- Uma magistrada investigativa francesa emitiu mandados de comparência a duas nacionais franco-israelenses — Nili Kupfer-Naouri e Rachel Touitou — por “complicidade em genocídio” ao supostamente tentar bloquear a entrega de ajuda humanitária para Gaza, segundo a imprensa francesa.
- Os mandados, supostamente os primeiros do tipo a enquadrar o bloqueio de ajuda como “complicidade em genocídio”, foram emitidos em julho, e exigem que as investigadas compareçam, embora não haja ordem de prisão imediata.

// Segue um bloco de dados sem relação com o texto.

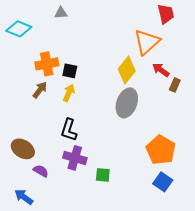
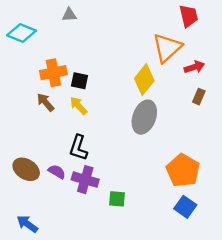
red arrow: (161, 70) -> (194, 67), moved, turned 126
brown arrow: (40, 90) -> (45, 102), turned -78
yellow arrow: (69, 93) -> (78, 106), turned -66
purple semicircle: (41, 171) -> (57, 172), moved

- Kupfer-Naouri pertence ao Israel é para sempre, grupo que apoiou as ações, e Touitou integra o Tsav Nove, que se opôs às remessas de ajuda humanitária e já foi alvo de sanções americanas em 2024.
- As informações sobre as investigações surgem após a Casa Branca classificar o Tsav 9 como grupo violento e extremista por bloquear e atacar convôias de ajuda; as sanções, porém, foram posteriormente retiradas pelo governo anterior.
- A queixa inicial foi apresentada no ano passado pelo Palestinian Centre for Human Rights, Al-Haq e Al Mezan. Advogados que representam esses grupos destacam que os mandados representam o reconhecimento jurídico de que dificultar a assistência humana a Gaza pode configurar complicidade em genocídio.
A magistratura francesa abriu mandados de comparência para duas nacionais franco-israelenses, em uma investigação por possível complicidade em genocídio. Os mandados, emitidos em julho, envolvem a suposta tentativa de bloquear a entrega de ajuda humanitária a Gaza. As informações foram veiculadas por veículos franceses e pela AFP.
Os mandados exigem que Nili Kupfer-Naouri e Rachel Touitou se apresentem perante um magistrado. A medida não prevê prisão automática, mas permite detenção após depoimento. A investigação é conduzida pela central de crimes contra a humanidade e hate crimes da França, sem necessidade de aprovação do Ministério Público antiterrorista.
Kupfer-Naouri pertence ao Israel é Forever, grupo ligado a ações de apoio a Israel, conforme apuração. Touitou atua com o coletivo Tsav 9, identificado por opositores de bloqueios a convoys de ajuda durante o conflito, segundo informações veiculadas pela imprensa.
Contexto legal e desdobramentos
Em 2024, autoridades dos Estados Unidos classificaram o Tsav 9 como grupo extremista violento e impuseram sanções por bloqueio e intimidação de convoys humanitários; as sanções foram posteriormente retiradas durante a gestão seguinte. A análise de Ga za apontou restrições de remessas de ajuda por parte de Israel durante o conflito, agravando a crise humanitária.
As acusações derivam de que bens de ajuda a Gaza teriam sido alvo de obstrução, o que, na visão dos denunciantes, configura participação direta em genocídio. Os autos indicam que a denúncia inicial foi apresentada pelo Palestinian Centre for Human Rights, junto a Al-Haq e Al Mezan, organizações de direitos humanos.
Os mandados também abrem possibilidade de investigações contra outros envolvidos, com fontes próximas à apuração citando potenciais mandados para mais cerca de 10 pessoas. A defesa das partes envolvidas assegura que as acusações são políticas, enquanto a imprensa observa o enquadramento jurídico de crimes contra a humanidade.